White House Shooting Suspect Charged With Attempted Assassination

Charged with attempted assassination

The man accused of firing shots at the White House has been charged with attempting to assassinate President Barack Obama.

Oscar Ortega-Hernandez, 21, made his first court appearance Thursday in Pittsburgh.  The federal public defender's office in Pittsburgh represented him during the initial hearing.

Ortega's feet were shackled during the hearing, but his hands were free.  He waived his right to an extradition hearing, and will be flown to Washington, D.C., to face trial on the charge.

When asked by a judge whether he understood that he was going back to Washington to face the charge, Ortega replied only, "Yes, ma'am."

The assassination charge carries a maximum sentence of life in prison.

Law enforcement sources told the Associated Press earlier Thursday that Ortega would undergo a mental evaluation.

The father of Ortega, arrested on Wednesday at a western Pennsylvania hotel, told Telemundo his son was obsessed with the date 11/11/11, believing the world would end that day.

The Washington Post reports a police source said Ortega harbored a hatred toward President Barack Obama and society in general.

According to court documents, a person in Idaho who knows Ortega well told Park Police and the Secret Service that Ortega believed the government was conspiring against him and said he wanted to hurt the president, who he call "the anti-Christ." Another person also said Ortega called Obama "the anti-Christ" and said he "needed to kill him." That witness said a gun Ortega kept in his room was gone after Ortega left Idaho.

A person who knew Ortega for six years also said Ortega had an "AK-47-like gun." Ortega told that acquaintance that Obama was the problem and that Ortega would not "stop until it's done" and Obama "needed to be taken care of."

So far, officials have not made a public announcement on the possible motive for the shooting on Friday evening that sparked a multi-agency investigation involving the FBI, the Secret Service, and Park Police.

Oscar Ortega was arrested at 12:30 p.m. Wednesday in an operation by Pennsylvania State Police that witnesses said looked like an "armed invasion."

A man who was on the phone outside the Hampton Inn near Indiana, Pa., said he watched as law enforcement stormed the hotel.  "Five troopers rolled up and took out all their guns and rifles and big ammo," the witness told News4's Jackie Bensen. "And then stormed in the front door and then next thing I saw, they told me to run away."

A spokesperson for Pennsylvania State Police said that Ortega asked why he was being arrested, but did not make any other statement.

Investigators have not yet conclusively linked the shooting on Constitution Avenue and 16th Street on Friday to the bullets found on White House grounds Tuesday.  One of the bullets was found embedded in ballistic glass behind a historic exterior window. Several bullet impact points were found, and several bullets and fragments were collected.
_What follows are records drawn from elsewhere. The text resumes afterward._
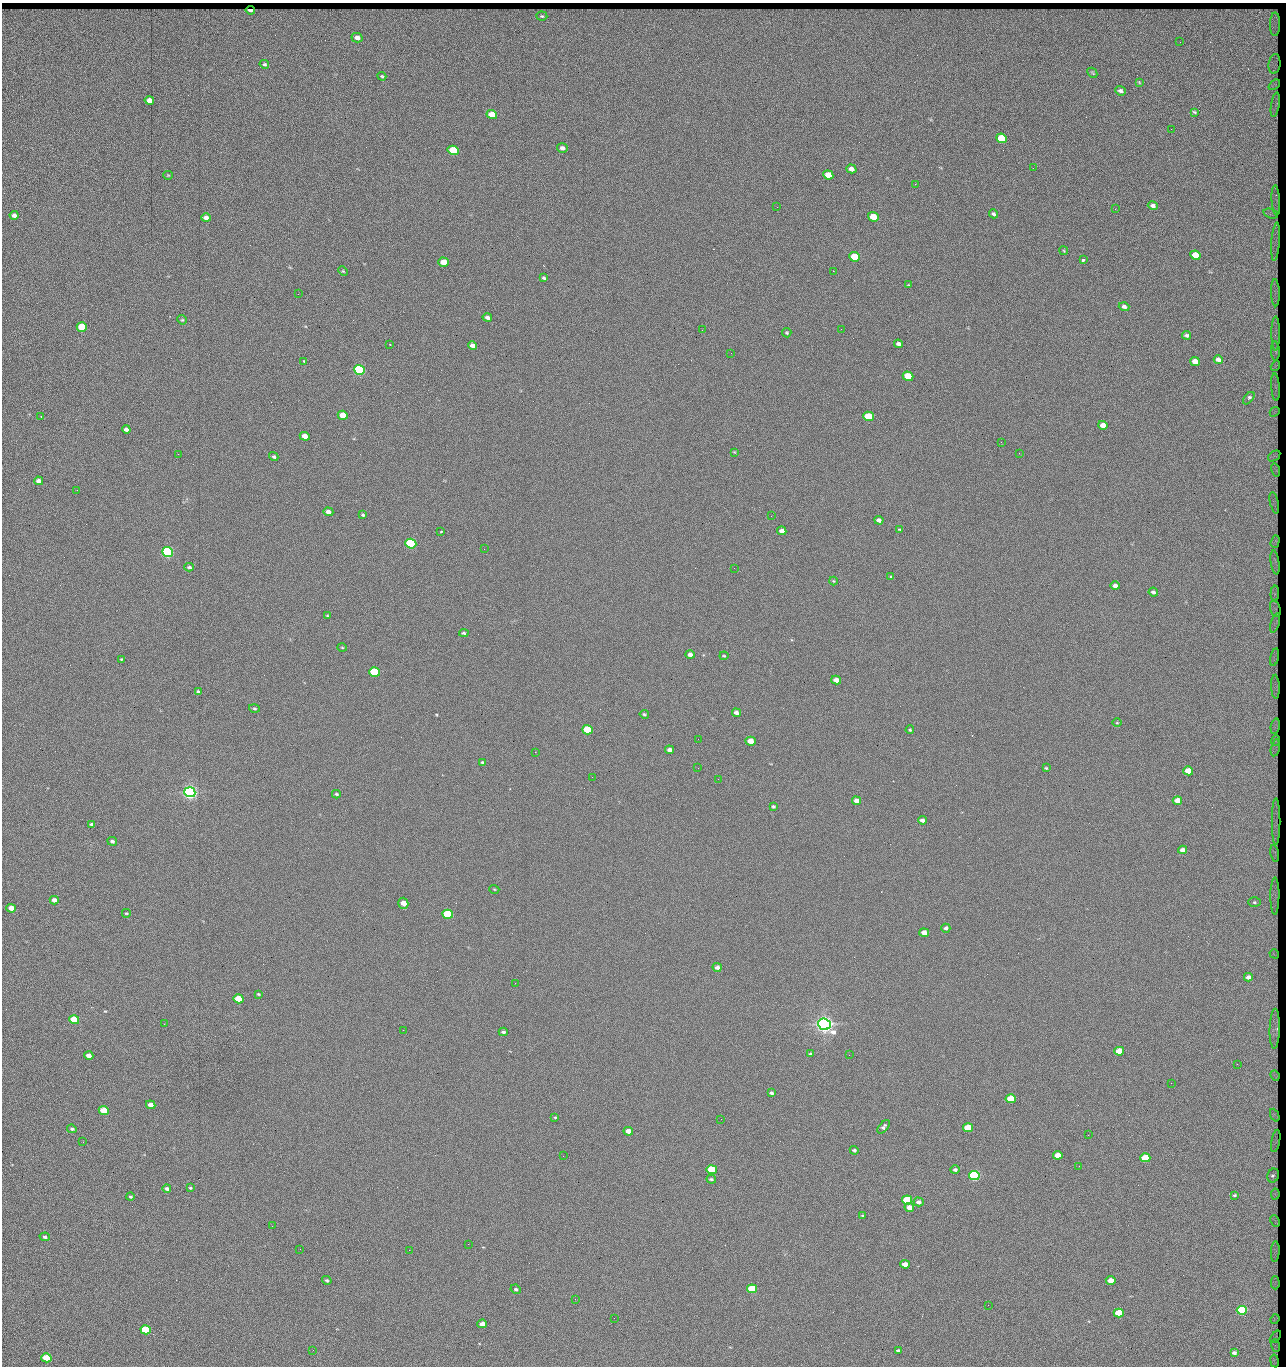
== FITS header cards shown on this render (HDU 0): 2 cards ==
NAXIS1  =                 1284 / length of data axis 1
NAXIS2  =                 1364 / length of data axis 2

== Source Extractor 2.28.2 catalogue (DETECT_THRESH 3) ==
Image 1284 x 1364 px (HDU 0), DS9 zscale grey, 1 PNG px = 1 image px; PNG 1288 x 1368 px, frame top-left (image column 1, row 1364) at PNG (2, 3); each listed source drawn as its Kron ellipse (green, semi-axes under 4 px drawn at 4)
Background 141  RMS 15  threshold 45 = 3 sigma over >= 5 px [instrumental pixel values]
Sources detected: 237; all 237 listed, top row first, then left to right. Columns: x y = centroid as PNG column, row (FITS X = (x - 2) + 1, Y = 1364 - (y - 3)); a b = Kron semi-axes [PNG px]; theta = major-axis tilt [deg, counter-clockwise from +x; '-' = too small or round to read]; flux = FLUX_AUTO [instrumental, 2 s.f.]
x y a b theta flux
250 10 4 3 - 2.6e+03
542 16 5 4 - 1.4e+03
1275 24 12 5 89 4.4e+03
357 38 5 4 - 5.2e+03
1180 42 2 2 - 1.2e+03
264 64 5 4 - 1.6e+03
1274 64 10 6 83 3.9e+03
1092 73 5 3 - 9.4e+02
382 76 4 3 - 1.1e+03
1139 82 4 3 - 7.6e+02
1274 85 6 4 38 2.1e+03
1120 91 5 4 - 2.9e+03
149 100 5 4 - 8.2e+03
1275 105 12 2 81 2.9e+03
1194 112 4 2 - 1.1e+03
492 114 5 4 - 2.3e+04
1171 129 2 2 - 1.0e+03
1002 138 5 4 - 4.3e+04
562 148 5 4 - 3.7e+03
453 150 5 4 - 5.3e+04
1033 168 2 2 - 1.8e+03
851 169 5 4 - 6.3e+03
168 175 4 4 - 9.4e+02
828 175 5 4 - 1.6e+04
915 184 2 2 - 1.8e+04
1276 200 15 3 -86 2.3e+03
1153 206 5 4 - 3.4e+03
777 207 2 2 - 5.0e+02
1115 209 3 2 - 1.1e+03
993 214 5 3 - 2.4e+03
1271 214 7 4 -17 3.5e+03
14 215 4 4 - 4.9e+03
873 217 5 4 - 2.8e+04
206 218 4 4 - 5.8e+03
1276 242 19 3 85 3.2e+03
1064 251 4 3 - 9.0e+02
1195 255 5 4 - 2.4e+04
855 257 5 4 - 4.1e+04
1083 260 4 3 - 4.0e+03
444 262 5 4 - 2.0e+04
343 271 5 4 - 9.7e+02
833 271 2 2 - 2.7e+04
544 278 4 3 - 1.6e+03
909 285 4 3 - 9.6e+02
1275 293 13 3 -89 3.3e+03
298 294 2 2 - 7.3e+02
1124 307 5 4 - 2.9e+03
487 317 5 3 - 3.1e+03
182 320 5 4 - 1.2e+03
82 327 5 4 - 5.2e+04
841 329 2 2 - 6.9e+02
702 330 2 2 - 3.4e+03
787 333 5 4 - 1.3e+03
1276 333 17 3 90 4.5e+03
1186 335 4 4 - 2.2e+03
390 344 2 2 - 6.2e+02
899 344 4 4 - 3.6e+03
472 346 5 4 - 5.0e+03
1275 351 10 4 -88 2.8e+03
731 353 2 2 - 4.4e+02
1218 360 4 4 - 3.8e+03
304 361 3 3 - 1.8e+03
1195 361 5 4 - 9.6e+03
1275 366 5 3 - 1.1e+03
359 370 5 5 - 1.6e+05
908 376 5 4 - 4.0e+04
1275 387 14 4 -86 2.6e+03
1249 398 7 4 50 2.6e+03
1275 412 5 3 - 1.3e+03
343 415 5 4 - 2.0e+04
868 416 5 4 - 3.3e+04
41 417 3 2 - 7.5e+02
1103 425 5 4 - 9.6e+03
126 429 4 4 - 4.5e+03
305 436 5 4 - 9.3e+03
1001 442 2 2 - 3.4e+03
734 452 3 2 - 7.8e+02
1019 453 2 2 - 6.3e+02
178 454 2 2 - 3.2e+03
1274 456 7 4 36 1.9e+03
274 457 5 4 - 1.7e+03
1276 470 7 3 -74 1.4e+03
39 481 4 4 - 6.0e+03
77 490 3 2 - 1.0e+03
1274 503 11 4 -77 3.7e+03
328 512 5 4 - 5.3e+03
363 515 4 3 - 1.5e+03
771 516 2 2 - 5.2e+02
879 520 5 4 - 3.5e+03
900 529 4 3 - 1.1e+03
441 531 3 2 - 8.6e+02
782 531 4 4 - 5.0e+03
1275 541 6 4 72 2.2e+03
411 544 5 5 - 1.9e+05
484 549 2 2 - 2.7e+03
167 552 5 5 - 3.2e+05
1275 562 12 3 -81 3.7e+03
189 567 5 3 - 1.8e+03
734 568 3 2 - 7.5e+02
891 577 3 3 - 3.9e+03
833 581 4 4 - 9.8e+02
1115 586 4 4 - 5.4e+03
1153 592 4 4 - 2.4e+03
1275 594 8 4 87 2.7e+03
1275 609 8 5 -73 1.5e+03
327 616 4 2 - 9.9e+02
1275 623 10 4 73 2.0e+03
464 633 5 3 - 1.6e+03
342 647 5 3 - 8.7e+02
690 655 4 4 - 5.2e+03
724 656 4 4 - 9.9e+02
1275 657 9 3 76 3.0e+03
121 659 3 3 - 7.6e+02
374 672 5 4 - 9.0e+04
836 680 5 4 - 7.3e+03
1275 687 12 4 -88 2.8e+03
198 692 4 3 - 1.9e+03
254 709 5 4 - 1.3e+03
736 713 4 4 - 3.9e+03
644 714 5 4 - 1.4e+03
1117 723 4 3 - 9.0e+02
1275 726 8 4 78 2.1e+03
587 730 5 4 - 5.0e+04
910 730 4 3 - 1.0e+03
698 739 2 2 - 6.5e+02
751 741 5 4 - 1.5e+04
1275 741 5 3 - 1.4e+03
1275 748 8 3 77 2.0e+03
669 750 4 4 - 3.8e+03
535 752 2 2 - 3.3e+03
483 762 4 3 - 2.4e+03
698 768 2 2 - 2.1e+03
1046 768 4 4 - 1.1e+03
1188 771 5 4 - 2.7e+04
592 777 2 2 - 4.2e+02
718 779 2 2 - 2.7e+03
190 792 5 5 - 6.8e+05
336 794 4 3 - 1.4e+03
1177 800 5 4 - 1.3e+04
856 801 5 4 - 6.0e+03
773 806 4 3 - 1.4e+03
922 820 4 4 - 3.9e+03
1276 821 23 2 90 4.5e+03
92 824 4 3 - 2.0e+03
112 841 5 4 - 2.3e+03
1182 850 4 4 - 5.6e+03
1275 853 8 4 -78 3.0e+03
494 889 5 3 - 9.0e+02
1275 896 19 4 89 5.8e+03
54 900 4 4 - 5.6e+03
1254 902 6 5 - 1.7e+03
403 903 5 5 - 1.3e+04
11 908 5 4 - 1.0e+04
126 913 4 3 - 1.0e+03
448 914 5 4 - 1.2e+05
946 928 4 4 - 2.9e+03
924 932 5 4 - 9.4e+03
1274 954 5 4 - 1.6e+03
717 967 5 4 - 3.6e+03
1248 977 4 4 - 4.1e+03
515 983 2 2 - 2.1e+03
258 994 4 3 - 1.2e+03
238 999 5 4 - 3.3e+04
74 1020 5 4 - 5.3e+04
164 1024 2 2 - 4.2e+02
824 1024 6 5 - 1.0e+06
1275 1029 20 5 88 7.3e+03
403 1030 2 2 - 5.5e+03
503 1032 4 4 - 2.2e+03
1119 1051 5 4 - 2.9e+04
811 1054 4 3 - 2.1e+03
849 1055 2 2 - 1.4e+03
89 1056 5 4 - 6.1e+03
1237 1064 2 2 - 1.7e+03
1275 1076 5 3 - 1.8e+03
1171 1083 2 2 - 2.7e+03
771 1093 4 3 - 2.0e+03
1011 1099 5 4 - 4.8e+04
151 1105 5 4 - 7.3e+03
104 1110 5 4 - 3.1e+04
1275 1115 7 4 -66 2.4e+03
555 1117 4 3 - 9.4e+02
721 1119 2 2 - 7.9e+02
884 1127 8 4 49 2.7e+03
968 1128 5 4 - 4.4e+04
72 1129 5 4 - 1.9e+03
628 1131 5 4 - 8.7e+03
1088 1135 2 2 - 4.9e+02
1276 1141 11 3 79 2.0e+03
83 1142 2 2 - 2.6e+03
854 1150 4 4 - 1.8e+03
1058 1155 5 4 - 1.7e+04
563 1156 2 2 - 9.7e+02
1145 1158 5 4 - 5.7e+04
1079 1166 2 2 - 1.2e+03
712 1170 5 4 - 7.9e+04
955 1170 4 4 - 2.3e+03
974 1175 5 4 - 2.7e+05
1273 1176 7 5 70 4.4e+03
711 1179 5 3 - 1.6e+03
167 1188 4 3 - 2.5e+03
190 1188 4 3 - 1.1e+03
1275 1194 5 3 - 1.8e+03
1235 1195 3 2 - 8.1e+02
130 1197 4 3 - 1.4e+03
907 1200 5 4 - 8.4e+04
919 1202 5 4 - 3.8e+03
909 1207 5 4 - 9.7e+03
863 1216 4 3 - 1.4e+03
1275 1221 6 2 -64 1.4e+03
272 1226 2 2 - 2.1e+03
45 1237 5 4 - 2.1e+03
468 1244 2 2 - 8.7e+03
300 1249 2 2 - 1.8e+03
409 1250 2 2 - 5.4e+03
1275 1251 10 4 87 2.2e+03
905 1264 5 4 - 9.1e+03
327 1280 5 4 - 1.7e+03
1111 1280 5 4 - 1.4e+04
1275 1283 6 4 -89 1.4e+03
516 1289 5 4 - 1.8e+03
752 1289 5 4 - 8.0e+04
575 1299 3 2 - 6.7e+02
988 1305 2 2 - 2.7e+03
1242 1310 5 4 - 1.9e+05
1119 1313 5 4 - 4.5e+04
614 1318 3 2 - 7.4e+02
1275 1319 5 3 - 1.5e+03
482 1324 5 4 - 7.8e+03
146 1330 5 4 - 1.0e+05
1275 1337 7 2 51 7.0e+02
1275 1346 6 3 -71 1.0e+03
313 1350 2 2 - 1.4e+03
898 1350 4 3 - 2.0e+03
1234 1353 4 3 - 2.8e+03
46 1358 5 4 - 5.5e+04
1274 1361 6 4 -80 2.4e+03

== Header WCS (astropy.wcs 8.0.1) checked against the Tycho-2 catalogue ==
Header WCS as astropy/WCSLIB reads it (CRVAL/CRPIX/CD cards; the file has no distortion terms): RA---TAN/DEC--TAN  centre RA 15:41:43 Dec +51:58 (235.43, +51.97 deg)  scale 1.26 arcsec/px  FOV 26.9' x 28.5'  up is +92 deg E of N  parity flipped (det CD > 0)
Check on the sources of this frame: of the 60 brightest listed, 10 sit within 2.0 arcsec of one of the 16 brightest Tycho-2 stars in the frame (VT <= 12.38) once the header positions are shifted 0.32 arcsec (0.32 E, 0.01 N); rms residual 0.95 arcsec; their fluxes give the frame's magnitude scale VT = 24.47 - 2.5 log10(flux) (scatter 0.19 mag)
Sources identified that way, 10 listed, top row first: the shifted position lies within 2.0 arcsec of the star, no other Tycho-2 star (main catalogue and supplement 1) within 4.0 arcsec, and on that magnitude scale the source's flux lands within +1.5 / -3 mag of the star's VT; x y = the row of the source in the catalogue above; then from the Tycho-2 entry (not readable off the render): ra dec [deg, ICRS J2000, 3 dp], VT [Tycho-2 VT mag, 2 dp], TYC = Tycho-2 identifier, HIP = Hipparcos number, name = IAU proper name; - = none
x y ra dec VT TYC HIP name
359 370 235.614 +52.064 11.61 3489-1132-1 - -
411 544 235.514 +52.049 11.19 3489-1407-1 - -
190 792 235.378 +52.130 9.31 3489-1322-1 76850 -
448 914 235.303 +52.042 11.52 3489-958-1 - -
824 1024 235.232 +51.912 9.59 3489-824-1 - -
974 1175 235.143 +51.862 10.97 3489-1016-1 - -
907 1200 235.131 +51.886 12.29 3489-908-1 - -
752 1289 235.084 +51.941 11.45 3489-1346-1 - -
1242 1310 235.062 +51.771 11.53 3489-1453-1 - -
146 1330 235.075 +52.152 11.74 3489-912-1 - -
A witness told authorities a dark-colored sedan stopped on Constitution Avenue after 9 p.m. Friday and shots were fired "directed at the Ellipse behind the South Lawn of the White House" out the passenger-side window. The witness said the sedan then accelerated.

Minutes later, authorities found an abandoned black 1998 Honda Accord near the ramp to the Theodore Roosevelt Bridge.

Investigators are still running tests to determine whether the rounds were fired by an assault rifle found in the abandoned car, which Ortega left Idaho with last month, according to authorities in Idaho. Officials have said if the shots were fired from Constitution Avenue, it would have been a low-percentage shot.  The round, believed to have been fired from the window of a moving vehicle, would have traveled 800 yards.

NBC News reports the rifle found in the car is a Romarm Cugir Wasr 10, an AK-47-style weapon manufactured in Romania.  The gun was legally purchased in Idaho in 2010, although not by Ortega.

Law enforcement searched for Ortega in the Occupy DC camp in McPherson Square before catching up with him in Pennsylvania.  Family members in Idaho reported him missing on Halloween.  On the day of the shooting, Arlington police detained Ortega and photographed him after a resident said he was acting suspicious, but he was released.

In the last shooting at the White House, a Colorado man sprayed the mansion with at least 27 semiautomatic rifle bullets from Pennsylvania Avenue in an attempt to assassinate President Bill Clinton in October 1994. Bystanders subdued him, and no one was injured. Francisco Martin Duran was later convicted and sentenced to 40 years in prison for that shooting.